Master Gardener Jennifer Tiegs stands in a shady area of the new landscape she has been designing at her Millwood home.

When I profile local gardeners, I usually write about their lush, established plantings and interesting plant collections.

That isn’t the case today.

Jennifer Tiegs was willing to share the thought processes she’s gone through in designing her new garden.

A WSU/Spokane County Master Gardener since 2010, Tiegs purchased a 1930s home in Millwood last August. Sitting on a little over one-quarter of an acre, the lot had been neglected for years.

“I bought the house because of the large deck and outdoor space,” Tiegs said. “I started tackling the outside projects in early fall. Since everything was so overgrown, it wasn’t hard to figure out what needed to be done.”

First, she set to work eliminating the rampant vinca vine, setting up a composting system and removing some of the lawn to create a perennial bed.

Tiegs hired a certified arborist to address problem trees on the lot. Two old apricot trees, heavily shaded by a maple, needed to be removed. A maple crowding a mountain ash had to come out, too. The arborist will return in the fall to do more clean-up and remove more maples.

Over the winter, she developed a three- to five-year design plan – “planning, plotting and developing a rough idea of what I wanted to accomplish in my garden and how I was going to do that,” she said.

She made rough and measured drawings, searched online plant databases and asked herself whether she wanted a “mishmash of plants” or some type of theme. She consulted the reliable Sunset “Western Garden Book” as well as the Spokane County Master Gardener publication “Landscape Plants for the Inland Northwest.” If a plant caught her fancy, she did a Web search to determine if it would be a good fit.

“I also knew I needed to put in foundation plants first so I’d have a base to start from and see how they filled up the space. Some of my choices include ninebark Diablo, several varieties of spirea, a variegated Japanese maple, snowberry bushes and red-twig dogwood,” she said.

Many of her selections are geared toward attracting birds.

This spring, she built a 4-by-8-foot raised bed that she’s growing tomatoes and peppers in.
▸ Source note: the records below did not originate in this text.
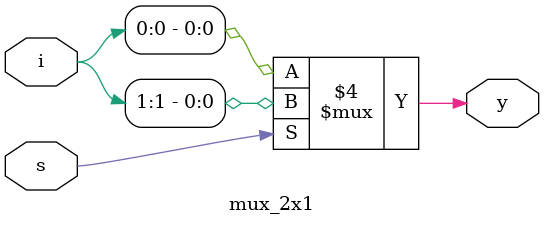
<source format=v>

/*
module mux_2x1(i,s,y);
input [1:0]i;
input s;
output reg y;

	always@(*) begin
		y=(s==0)?i[0]:i[1];
	end
endmodule
*/

//Using Case Statement
/*
module mux_2x1(i,s,y);
input [1:0]i;
input s;
output reg y;

	always@(*) begin
		case({s})
		1'b0 : y=i[0];
		1'b1 : y=i[1];
		endcase
	end
endmodule
*/

//if-else condition
module mux_2x1(i,s,y);
input [1:0]i;
input s;
output reg y;

	always@(*) begin
		if(s==0) y=i[0];
		else y=i[1];
	end
endmodule

</source>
She’s also been buying plants for a new perennial bed and figuring out her water consumption since she lives in an irrigation district.

“My main focus is to make sure the plants I’ve invested in get enough water so they can become established this year,” she said. “I almost feel like a babysitter because of caring for and nurturing the plants.”

She suggests that people wanting to plan a new landscape or renovate an old one first think about how they’ll use the space:

“Sit down with pencil and paper and sketch it out three or four times. Then sketch some more. When you’re ready to put everything in the ground, be flexible.

“And always keep an eye toward the following year. I understand all of my plantings won’t be done at once, and that it’s not going to look good in two years, and that’s OK.”